Lol, not too surprising considering the source. Here's how I got there:
- ClusterClassifier holds a "List<Cluster> models;" field as its only
state just like VectorModelClassifier does
- Started with ModelSerializerTest since you suggested being compatible
with ModelSerializer
- This tests OnlineLogisticRegression, CrossFoldLearner and
AdaptiveLogisticRegression
- The first two are also subclasses of AbstractVectorClassifier just
like ClusterClassifier
- The tests pass OLR and CFL learners to train(OnlineLearner) so it made
sense for a CC to be an OL too
- The new CC.train(...) methods map to "models.get(actual).observe()" in
Cluster.observe(V)
- CC.close() maps to cluster.computeParameters() for each model which
computes the posterior cluster parameters
- Now the CC is ready for another iteration or to classify, etc.

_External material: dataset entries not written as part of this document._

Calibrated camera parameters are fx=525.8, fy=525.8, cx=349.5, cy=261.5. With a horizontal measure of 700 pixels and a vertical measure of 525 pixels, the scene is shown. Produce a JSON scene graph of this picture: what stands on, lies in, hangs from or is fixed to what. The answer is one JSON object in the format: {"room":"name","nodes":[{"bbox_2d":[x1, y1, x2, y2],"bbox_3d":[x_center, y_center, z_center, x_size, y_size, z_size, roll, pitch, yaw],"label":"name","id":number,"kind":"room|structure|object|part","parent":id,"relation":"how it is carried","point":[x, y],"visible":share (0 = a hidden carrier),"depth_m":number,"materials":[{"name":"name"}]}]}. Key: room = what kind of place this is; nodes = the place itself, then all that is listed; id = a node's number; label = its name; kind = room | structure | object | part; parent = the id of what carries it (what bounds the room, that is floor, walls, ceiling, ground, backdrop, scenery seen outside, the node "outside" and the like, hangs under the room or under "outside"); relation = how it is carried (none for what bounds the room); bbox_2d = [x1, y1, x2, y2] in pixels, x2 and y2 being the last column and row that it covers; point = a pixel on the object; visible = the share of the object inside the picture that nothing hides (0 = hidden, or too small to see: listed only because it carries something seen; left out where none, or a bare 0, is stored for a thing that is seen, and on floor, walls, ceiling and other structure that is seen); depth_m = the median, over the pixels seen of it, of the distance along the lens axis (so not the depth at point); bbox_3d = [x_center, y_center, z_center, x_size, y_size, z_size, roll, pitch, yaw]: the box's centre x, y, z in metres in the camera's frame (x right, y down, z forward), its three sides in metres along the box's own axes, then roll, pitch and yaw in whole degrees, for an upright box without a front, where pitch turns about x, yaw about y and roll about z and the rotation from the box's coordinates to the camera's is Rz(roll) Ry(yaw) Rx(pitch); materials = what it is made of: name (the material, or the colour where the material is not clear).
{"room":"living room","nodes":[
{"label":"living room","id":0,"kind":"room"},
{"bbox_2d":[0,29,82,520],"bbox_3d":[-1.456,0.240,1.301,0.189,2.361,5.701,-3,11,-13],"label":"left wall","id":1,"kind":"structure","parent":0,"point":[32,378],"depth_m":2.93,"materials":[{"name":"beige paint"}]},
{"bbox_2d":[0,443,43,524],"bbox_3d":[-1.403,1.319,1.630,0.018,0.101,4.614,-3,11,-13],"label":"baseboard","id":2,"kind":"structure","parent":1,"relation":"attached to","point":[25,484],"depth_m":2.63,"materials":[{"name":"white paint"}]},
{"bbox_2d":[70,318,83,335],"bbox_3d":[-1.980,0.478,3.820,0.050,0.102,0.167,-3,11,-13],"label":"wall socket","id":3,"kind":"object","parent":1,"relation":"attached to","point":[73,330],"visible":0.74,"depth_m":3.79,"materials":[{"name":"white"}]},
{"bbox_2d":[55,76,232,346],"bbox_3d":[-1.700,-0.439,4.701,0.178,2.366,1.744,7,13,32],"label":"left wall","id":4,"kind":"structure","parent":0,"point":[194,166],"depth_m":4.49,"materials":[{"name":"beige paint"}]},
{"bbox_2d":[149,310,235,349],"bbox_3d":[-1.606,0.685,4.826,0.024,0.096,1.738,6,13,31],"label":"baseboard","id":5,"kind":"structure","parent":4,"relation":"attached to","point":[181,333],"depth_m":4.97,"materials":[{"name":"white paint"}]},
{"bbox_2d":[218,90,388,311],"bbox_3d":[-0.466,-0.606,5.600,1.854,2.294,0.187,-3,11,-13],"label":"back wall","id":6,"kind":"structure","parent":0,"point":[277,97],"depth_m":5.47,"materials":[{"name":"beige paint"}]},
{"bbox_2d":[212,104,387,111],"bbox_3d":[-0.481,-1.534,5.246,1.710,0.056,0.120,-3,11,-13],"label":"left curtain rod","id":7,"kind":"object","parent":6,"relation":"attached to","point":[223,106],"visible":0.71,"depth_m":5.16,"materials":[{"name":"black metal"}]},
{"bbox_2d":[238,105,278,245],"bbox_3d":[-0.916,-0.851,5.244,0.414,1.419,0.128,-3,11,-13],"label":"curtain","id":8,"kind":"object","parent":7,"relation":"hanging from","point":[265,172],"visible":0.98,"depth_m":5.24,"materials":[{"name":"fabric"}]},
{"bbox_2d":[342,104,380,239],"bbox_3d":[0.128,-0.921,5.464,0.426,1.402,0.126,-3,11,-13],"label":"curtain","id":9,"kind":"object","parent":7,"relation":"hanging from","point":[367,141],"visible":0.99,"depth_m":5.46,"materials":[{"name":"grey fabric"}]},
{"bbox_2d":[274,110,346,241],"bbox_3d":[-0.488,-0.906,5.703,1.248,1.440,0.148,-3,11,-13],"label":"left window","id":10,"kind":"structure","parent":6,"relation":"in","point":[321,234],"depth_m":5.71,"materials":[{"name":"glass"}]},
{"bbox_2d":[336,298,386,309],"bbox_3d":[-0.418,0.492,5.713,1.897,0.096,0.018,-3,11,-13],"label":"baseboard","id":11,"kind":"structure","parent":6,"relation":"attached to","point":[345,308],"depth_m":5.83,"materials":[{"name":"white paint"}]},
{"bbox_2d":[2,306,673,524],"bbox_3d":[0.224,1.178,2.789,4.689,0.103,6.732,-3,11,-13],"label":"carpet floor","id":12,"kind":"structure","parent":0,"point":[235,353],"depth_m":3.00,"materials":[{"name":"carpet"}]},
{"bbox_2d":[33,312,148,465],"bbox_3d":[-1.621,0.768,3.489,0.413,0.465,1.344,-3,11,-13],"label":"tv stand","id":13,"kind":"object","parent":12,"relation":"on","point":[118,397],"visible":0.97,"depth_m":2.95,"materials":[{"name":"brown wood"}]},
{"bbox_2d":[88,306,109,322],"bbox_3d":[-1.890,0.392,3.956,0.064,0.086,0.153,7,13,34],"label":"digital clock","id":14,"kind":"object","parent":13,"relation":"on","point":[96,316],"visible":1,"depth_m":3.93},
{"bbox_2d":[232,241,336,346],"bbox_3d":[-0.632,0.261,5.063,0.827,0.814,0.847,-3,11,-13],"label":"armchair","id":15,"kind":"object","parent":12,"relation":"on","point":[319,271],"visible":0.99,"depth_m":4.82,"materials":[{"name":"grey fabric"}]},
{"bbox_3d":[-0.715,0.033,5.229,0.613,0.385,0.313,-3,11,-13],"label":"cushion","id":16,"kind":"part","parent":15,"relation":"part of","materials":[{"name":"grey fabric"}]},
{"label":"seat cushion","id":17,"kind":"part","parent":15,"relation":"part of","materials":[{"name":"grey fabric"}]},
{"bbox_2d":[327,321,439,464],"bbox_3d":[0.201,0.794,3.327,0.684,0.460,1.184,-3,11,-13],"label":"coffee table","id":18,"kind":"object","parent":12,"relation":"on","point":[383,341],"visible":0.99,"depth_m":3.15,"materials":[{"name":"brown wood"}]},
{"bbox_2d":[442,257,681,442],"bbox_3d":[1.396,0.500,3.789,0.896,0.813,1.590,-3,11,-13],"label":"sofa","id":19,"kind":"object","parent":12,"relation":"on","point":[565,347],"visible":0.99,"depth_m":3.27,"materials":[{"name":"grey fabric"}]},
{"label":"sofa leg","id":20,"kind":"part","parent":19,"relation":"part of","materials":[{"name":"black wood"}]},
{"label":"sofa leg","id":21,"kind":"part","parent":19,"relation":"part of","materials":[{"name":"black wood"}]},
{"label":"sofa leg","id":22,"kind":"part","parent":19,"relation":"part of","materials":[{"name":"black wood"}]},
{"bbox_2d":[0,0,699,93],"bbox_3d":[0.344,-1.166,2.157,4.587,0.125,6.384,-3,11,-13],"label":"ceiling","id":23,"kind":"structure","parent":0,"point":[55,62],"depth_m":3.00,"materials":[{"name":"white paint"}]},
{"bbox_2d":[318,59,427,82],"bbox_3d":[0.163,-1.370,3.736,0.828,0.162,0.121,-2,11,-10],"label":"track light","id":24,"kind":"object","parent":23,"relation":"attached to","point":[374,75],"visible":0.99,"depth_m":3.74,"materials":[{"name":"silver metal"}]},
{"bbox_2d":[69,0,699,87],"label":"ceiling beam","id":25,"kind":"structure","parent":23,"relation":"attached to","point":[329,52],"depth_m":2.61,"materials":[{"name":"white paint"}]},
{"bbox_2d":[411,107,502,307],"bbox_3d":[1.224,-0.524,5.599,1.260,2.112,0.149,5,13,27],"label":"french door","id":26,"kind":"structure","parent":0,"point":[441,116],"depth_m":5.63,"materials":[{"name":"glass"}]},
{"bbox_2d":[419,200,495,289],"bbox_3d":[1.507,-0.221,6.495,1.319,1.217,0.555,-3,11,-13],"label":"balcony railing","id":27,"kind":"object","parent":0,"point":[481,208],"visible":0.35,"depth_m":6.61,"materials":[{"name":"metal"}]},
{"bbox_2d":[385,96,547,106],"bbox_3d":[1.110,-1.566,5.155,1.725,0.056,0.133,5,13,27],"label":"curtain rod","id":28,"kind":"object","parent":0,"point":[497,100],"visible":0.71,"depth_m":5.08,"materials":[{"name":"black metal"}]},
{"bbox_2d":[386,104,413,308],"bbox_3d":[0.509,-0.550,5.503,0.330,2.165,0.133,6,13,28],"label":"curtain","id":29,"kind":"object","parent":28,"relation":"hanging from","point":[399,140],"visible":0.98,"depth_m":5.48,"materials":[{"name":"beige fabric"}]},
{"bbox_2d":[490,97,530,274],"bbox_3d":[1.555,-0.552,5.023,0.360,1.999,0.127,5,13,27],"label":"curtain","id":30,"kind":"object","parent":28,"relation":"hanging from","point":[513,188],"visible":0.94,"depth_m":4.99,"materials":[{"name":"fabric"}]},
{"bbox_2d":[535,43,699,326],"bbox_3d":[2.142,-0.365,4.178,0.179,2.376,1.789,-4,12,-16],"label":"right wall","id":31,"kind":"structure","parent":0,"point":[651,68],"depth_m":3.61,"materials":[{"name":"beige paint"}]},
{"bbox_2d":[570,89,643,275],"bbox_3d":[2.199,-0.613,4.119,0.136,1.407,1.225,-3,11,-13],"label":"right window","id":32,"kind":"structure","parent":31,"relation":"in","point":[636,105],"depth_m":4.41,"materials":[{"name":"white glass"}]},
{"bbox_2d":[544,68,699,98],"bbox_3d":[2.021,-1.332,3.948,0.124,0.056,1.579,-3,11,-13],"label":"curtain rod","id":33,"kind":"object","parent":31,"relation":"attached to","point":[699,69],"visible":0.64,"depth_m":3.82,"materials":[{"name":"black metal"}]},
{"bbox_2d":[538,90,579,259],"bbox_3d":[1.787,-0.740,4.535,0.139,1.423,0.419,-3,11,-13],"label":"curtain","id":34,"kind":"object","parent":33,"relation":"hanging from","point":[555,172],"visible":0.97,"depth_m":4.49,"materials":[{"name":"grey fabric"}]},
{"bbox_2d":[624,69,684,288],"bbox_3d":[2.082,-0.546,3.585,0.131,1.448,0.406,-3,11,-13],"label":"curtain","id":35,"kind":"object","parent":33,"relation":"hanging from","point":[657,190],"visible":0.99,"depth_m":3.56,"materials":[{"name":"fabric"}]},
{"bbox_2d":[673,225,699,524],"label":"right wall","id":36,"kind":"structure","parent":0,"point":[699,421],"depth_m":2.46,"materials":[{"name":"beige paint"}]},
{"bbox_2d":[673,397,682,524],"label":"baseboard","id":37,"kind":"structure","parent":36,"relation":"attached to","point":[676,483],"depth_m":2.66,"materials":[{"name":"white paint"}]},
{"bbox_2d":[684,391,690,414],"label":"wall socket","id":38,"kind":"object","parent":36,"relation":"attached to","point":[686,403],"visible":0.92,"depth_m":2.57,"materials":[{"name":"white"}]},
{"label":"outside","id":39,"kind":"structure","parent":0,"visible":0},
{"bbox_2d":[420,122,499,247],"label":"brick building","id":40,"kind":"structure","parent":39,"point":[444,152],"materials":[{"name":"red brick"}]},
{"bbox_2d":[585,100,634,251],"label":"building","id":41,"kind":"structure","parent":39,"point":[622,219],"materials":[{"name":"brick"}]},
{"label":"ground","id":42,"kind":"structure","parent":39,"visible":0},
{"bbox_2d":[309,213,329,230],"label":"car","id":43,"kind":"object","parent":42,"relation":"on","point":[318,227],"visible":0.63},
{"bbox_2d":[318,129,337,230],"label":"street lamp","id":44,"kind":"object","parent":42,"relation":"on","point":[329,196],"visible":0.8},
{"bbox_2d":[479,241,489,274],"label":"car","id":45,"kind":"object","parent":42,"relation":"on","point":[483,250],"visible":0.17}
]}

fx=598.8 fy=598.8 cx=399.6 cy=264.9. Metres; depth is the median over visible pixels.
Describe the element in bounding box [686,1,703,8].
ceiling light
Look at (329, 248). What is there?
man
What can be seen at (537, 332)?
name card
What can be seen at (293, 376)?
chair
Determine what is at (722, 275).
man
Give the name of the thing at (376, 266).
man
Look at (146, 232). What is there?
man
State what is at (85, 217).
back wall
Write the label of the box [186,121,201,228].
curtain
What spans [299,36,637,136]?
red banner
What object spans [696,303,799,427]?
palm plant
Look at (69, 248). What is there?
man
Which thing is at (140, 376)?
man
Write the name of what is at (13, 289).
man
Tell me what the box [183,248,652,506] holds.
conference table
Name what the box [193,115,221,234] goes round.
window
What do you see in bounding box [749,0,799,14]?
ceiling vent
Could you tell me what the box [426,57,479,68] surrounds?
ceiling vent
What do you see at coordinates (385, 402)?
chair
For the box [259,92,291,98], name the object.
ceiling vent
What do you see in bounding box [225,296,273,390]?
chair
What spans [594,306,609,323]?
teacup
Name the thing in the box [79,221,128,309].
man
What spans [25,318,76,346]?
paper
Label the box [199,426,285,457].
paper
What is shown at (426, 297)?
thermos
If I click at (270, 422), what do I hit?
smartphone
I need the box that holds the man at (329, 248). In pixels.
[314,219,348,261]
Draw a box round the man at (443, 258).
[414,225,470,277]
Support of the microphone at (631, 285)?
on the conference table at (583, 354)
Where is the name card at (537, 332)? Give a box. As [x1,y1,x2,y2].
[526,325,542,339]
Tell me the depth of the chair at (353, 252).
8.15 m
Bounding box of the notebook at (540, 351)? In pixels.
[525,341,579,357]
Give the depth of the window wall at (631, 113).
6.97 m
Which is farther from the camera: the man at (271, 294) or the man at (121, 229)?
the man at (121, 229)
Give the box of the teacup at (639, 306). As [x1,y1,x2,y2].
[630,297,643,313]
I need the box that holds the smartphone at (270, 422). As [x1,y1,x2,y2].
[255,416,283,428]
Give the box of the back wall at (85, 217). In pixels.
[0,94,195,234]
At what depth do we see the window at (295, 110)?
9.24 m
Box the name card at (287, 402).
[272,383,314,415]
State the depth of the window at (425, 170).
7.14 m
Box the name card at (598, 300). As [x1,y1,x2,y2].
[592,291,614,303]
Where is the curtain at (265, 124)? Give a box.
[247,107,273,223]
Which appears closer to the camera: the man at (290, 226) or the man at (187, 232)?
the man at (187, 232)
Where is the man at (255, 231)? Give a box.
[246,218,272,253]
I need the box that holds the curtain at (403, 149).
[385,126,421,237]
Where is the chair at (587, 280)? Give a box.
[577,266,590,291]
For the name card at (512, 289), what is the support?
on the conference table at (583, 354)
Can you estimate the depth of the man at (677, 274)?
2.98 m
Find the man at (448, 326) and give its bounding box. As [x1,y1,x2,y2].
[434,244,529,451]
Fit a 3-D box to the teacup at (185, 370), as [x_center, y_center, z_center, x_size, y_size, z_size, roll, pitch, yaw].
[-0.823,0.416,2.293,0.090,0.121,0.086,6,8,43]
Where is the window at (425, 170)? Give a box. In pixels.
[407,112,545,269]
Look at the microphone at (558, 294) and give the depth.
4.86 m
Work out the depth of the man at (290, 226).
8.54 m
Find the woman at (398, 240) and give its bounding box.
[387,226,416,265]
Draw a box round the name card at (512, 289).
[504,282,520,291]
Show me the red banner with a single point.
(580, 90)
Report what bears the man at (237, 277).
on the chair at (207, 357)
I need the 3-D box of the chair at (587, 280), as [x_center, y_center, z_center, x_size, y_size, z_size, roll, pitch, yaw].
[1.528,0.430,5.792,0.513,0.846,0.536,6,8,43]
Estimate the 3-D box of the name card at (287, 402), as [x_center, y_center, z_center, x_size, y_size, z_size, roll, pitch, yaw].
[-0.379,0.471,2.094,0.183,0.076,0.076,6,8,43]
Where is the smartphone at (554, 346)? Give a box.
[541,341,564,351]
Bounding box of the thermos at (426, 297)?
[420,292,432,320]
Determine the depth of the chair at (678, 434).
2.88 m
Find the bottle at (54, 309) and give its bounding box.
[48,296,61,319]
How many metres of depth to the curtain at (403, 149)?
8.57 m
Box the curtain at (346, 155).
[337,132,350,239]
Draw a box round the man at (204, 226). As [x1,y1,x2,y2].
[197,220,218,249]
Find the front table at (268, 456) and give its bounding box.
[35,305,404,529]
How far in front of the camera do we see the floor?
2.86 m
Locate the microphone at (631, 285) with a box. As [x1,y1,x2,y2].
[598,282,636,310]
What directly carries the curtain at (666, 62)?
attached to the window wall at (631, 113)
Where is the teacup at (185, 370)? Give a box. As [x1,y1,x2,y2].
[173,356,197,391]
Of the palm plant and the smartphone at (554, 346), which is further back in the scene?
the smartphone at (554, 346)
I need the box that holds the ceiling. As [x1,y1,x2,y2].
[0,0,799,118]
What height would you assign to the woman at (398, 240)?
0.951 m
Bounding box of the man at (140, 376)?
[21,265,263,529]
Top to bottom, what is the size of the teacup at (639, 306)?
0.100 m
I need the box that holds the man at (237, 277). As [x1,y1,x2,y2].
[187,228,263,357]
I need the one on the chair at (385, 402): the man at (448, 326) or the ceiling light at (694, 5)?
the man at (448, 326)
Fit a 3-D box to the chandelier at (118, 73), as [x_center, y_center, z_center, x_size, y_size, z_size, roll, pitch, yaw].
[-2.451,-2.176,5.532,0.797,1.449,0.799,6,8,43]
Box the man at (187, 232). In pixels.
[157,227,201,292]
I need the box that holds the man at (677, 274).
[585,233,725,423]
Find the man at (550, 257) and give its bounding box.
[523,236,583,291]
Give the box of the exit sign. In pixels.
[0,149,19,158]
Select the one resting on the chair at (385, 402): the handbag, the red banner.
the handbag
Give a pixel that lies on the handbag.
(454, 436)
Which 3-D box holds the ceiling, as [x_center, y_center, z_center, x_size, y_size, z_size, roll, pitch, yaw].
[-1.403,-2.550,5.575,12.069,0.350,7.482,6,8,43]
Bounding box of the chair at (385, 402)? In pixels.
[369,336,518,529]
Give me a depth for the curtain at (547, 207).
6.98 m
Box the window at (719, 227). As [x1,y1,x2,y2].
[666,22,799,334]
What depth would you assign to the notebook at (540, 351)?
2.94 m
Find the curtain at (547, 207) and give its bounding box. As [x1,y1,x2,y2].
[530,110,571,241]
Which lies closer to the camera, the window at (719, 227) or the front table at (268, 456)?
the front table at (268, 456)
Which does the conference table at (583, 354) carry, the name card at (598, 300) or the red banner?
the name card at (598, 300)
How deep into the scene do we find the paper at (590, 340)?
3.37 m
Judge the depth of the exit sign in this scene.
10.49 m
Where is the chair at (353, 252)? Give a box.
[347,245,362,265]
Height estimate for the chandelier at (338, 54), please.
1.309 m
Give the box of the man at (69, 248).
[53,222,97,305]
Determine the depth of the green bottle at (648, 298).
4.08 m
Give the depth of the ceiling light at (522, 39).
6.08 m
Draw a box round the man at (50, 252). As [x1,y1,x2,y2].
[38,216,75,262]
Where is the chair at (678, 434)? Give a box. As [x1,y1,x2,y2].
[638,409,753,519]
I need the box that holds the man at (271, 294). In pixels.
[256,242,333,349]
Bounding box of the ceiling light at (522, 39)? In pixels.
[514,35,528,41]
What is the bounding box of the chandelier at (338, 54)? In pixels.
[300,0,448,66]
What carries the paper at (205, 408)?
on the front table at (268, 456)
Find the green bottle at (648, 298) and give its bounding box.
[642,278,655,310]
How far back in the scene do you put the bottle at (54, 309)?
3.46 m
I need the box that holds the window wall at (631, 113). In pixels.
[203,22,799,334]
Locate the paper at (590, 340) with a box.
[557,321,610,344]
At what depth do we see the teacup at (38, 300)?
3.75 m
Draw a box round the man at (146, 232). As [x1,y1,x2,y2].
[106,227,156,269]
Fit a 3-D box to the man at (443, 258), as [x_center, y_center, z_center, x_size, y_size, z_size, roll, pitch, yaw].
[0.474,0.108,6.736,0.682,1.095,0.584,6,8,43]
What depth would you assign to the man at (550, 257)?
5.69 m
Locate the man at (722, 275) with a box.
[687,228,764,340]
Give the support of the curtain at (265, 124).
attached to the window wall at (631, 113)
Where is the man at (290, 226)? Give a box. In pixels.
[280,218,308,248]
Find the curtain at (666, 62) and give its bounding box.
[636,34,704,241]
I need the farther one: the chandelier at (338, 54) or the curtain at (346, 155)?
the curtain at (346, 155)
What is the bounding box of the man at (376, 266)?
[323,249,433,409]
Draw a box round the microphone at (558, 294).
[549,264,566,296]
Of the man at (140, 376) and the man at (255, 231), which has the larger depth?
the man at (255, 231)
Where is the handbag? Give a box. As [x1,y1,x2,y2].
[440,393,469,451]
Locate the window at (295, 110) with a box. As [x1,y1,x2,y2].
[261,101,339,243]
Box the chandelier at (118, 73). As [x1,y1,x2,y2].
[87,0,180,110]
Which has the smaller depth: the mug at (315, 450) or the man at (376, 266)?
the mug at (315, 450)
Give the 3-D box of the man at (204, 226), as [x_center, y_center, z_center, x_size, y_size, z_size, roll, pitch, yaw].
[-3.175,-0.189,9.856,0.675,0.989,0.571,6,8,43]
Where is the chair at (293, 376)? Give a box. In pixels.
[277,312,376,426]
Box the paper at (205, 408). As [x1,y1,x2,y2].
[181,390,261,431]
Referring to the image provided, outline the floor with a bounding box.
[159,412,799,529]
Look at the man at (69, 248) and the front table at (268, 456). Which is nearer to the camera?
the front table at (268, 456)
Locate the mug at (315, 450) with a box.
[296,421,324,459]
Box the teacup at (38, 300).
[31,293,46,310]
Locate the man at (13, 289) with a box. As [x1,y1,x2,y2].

So, the cluster iteration process starts with a prior List<Cluster>
which is used to construct the ClusterClassifier. Then in each iteration
each point is passed to CC.classify() and the maximum probability
element index in the returned Vector is used to train() the CC. Since
all the DistanceMeasureClusters contain their appropriate
DistanceMeasure, the one with the maximum pdf() is the closest. Just
what kmeans already does but done less efficiently (it uses just the
minimum distance, but pdf() = e^-distance so the closest cluster has the
largest pdf()).
Finally, instead of passing in a List<Cluster> in the KMeansClusterer I
can just carry around a CC which wraps it. Instead of serializing a
List<Cluster> at the end of each iteration I can just serialize the CC.
At the beginning of the next iteration, I just deserialize it and go.
I was so easy it surely must be wrong :)
On 4/13/11 7:54 PM, Ted Dunning wrote:
On Wed, Apr 13, 2011 at 6:24 PM, Jeff Eastman<[email protected]> wrote:
I've been able to prototype a ClusterClassifier which, like
VectorModelClassifier, extends AbstractVectorClassifier but which also
implements OnlineLearner and Writable.
Implementing OnlineLearner is a surprise here.
Have to think about it since the learning doesn't have a target variable.
... If this could be completed it would seem to allow kmeans, fuzzyk,
dirichlet and maybe even meanshift cluster classifiers to be used with SGD.
Very cool.
... The challenge would be to use AVC.classify() in the various clusterers
or to extract initial centers for kmeans& fuzzyk. Dirichlet might be
adaptable more directly since its models only have to produce the pi vector
of pdfs.
Yes. Dirichlet is the one where this makes sense.